I’ve always lived by the phrase, “If it’s not beyond a reasonable request, there’s no reason why you can’t”. I like to say yes because I feel like I’m a kind, agreeable person who doesn’t want to hurt feelings, miss out on an opportunity or be perceived as uncooperative but sometimes you just can’t and if you can’t, say you can’t.
When your boss comes to you and asks you to do something last minute because someone isn’t able to meet a deadline but you’re already swamped, your boss may not be aware of just how swamped you are. Tell your boss, “Unfortunately, I don’t have the time to help with all of it, but I can do part of it if someone can help me.” Be firm but polite when saying no. Your boss will understand that you’re sympathetic to their situation; they know you’re swamped, but you’re happy to assist if there’s someone else who can split the work. If this happens a lot, make them aware. Tell them you can help, but then ask if after so and so comes back if it’s OK to chat about putting a plan in place in case of last minute emergencies or vacation.
If you’re asked to do something you know you can do, but aren’t sure if you have the time, ask if you can get back to them that way you can look at your schedule and work ahead if you need to. It also gives you time to do the “yes versus stress” test. By saying yes, how much extra stress are you putting on yourself? How long is the time commitment? Is it a week so someone can go on vacation or is it going to be a long term commitment? If it’s just a week or two, that’s a no brainer, but if you know it’s going to be too much for you to handle and other things in your work or personal life will suffer say no, but ask for other ways to be of help. Then, don’t forget to follow up. If you have to say no and you’re asked why you can’t help, just a firm “it doesn’t fit with my schedule” should suffice.

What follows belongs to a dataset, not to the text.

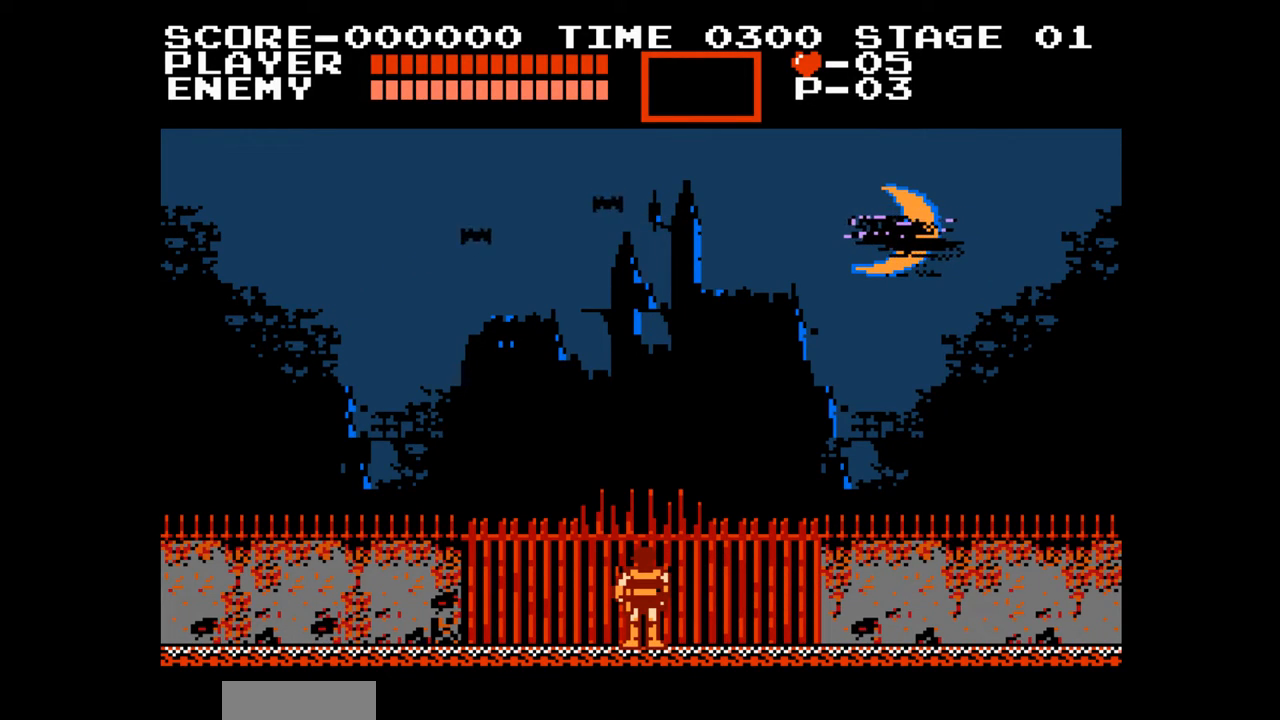
{"buttons": ["DPAD_RIGHT"], "events": []}
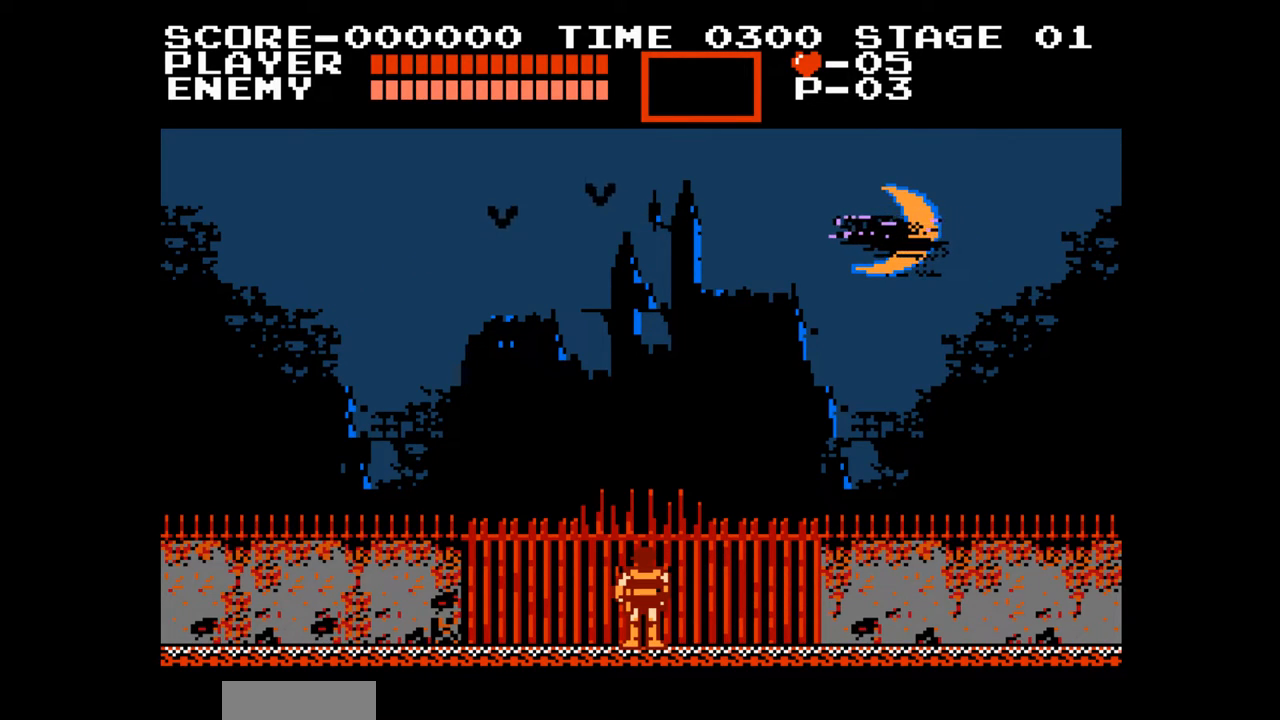
{"buttons": ["DPAD_RIGHT"], "events": []}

If you’re being asked to turn something around in an incredibly short amount of time and you know there’s no way you can get it done even though you know you’re the exact right person for the job, don’t push everything off until later and stay at work until 8pm to finish what you’ve already been assigned to do. Tell your supervisor that you’re happy to pitch in, but that you have other work that needs to be completed and you’re concerned that there isn’t enough time to get both projects done. If you’re honest with your boss, one of three things may happen: They’ll assign it to someone else, they’ll team you up with someone else, or they’ll be flexible with deadlines so you can get everything done.
We all have to do things we don’t like to do. It’s a part of life; so when you’re asked, just grin and bear it. If it’s an unreasonable request or you’re being asked to do something that makes you uneasy, you don’t have to agree to do it, no matter where the request comes from.
However you say no, make sure you’re honest about why you can’t, but don’t be defensive or angry about why you can’t.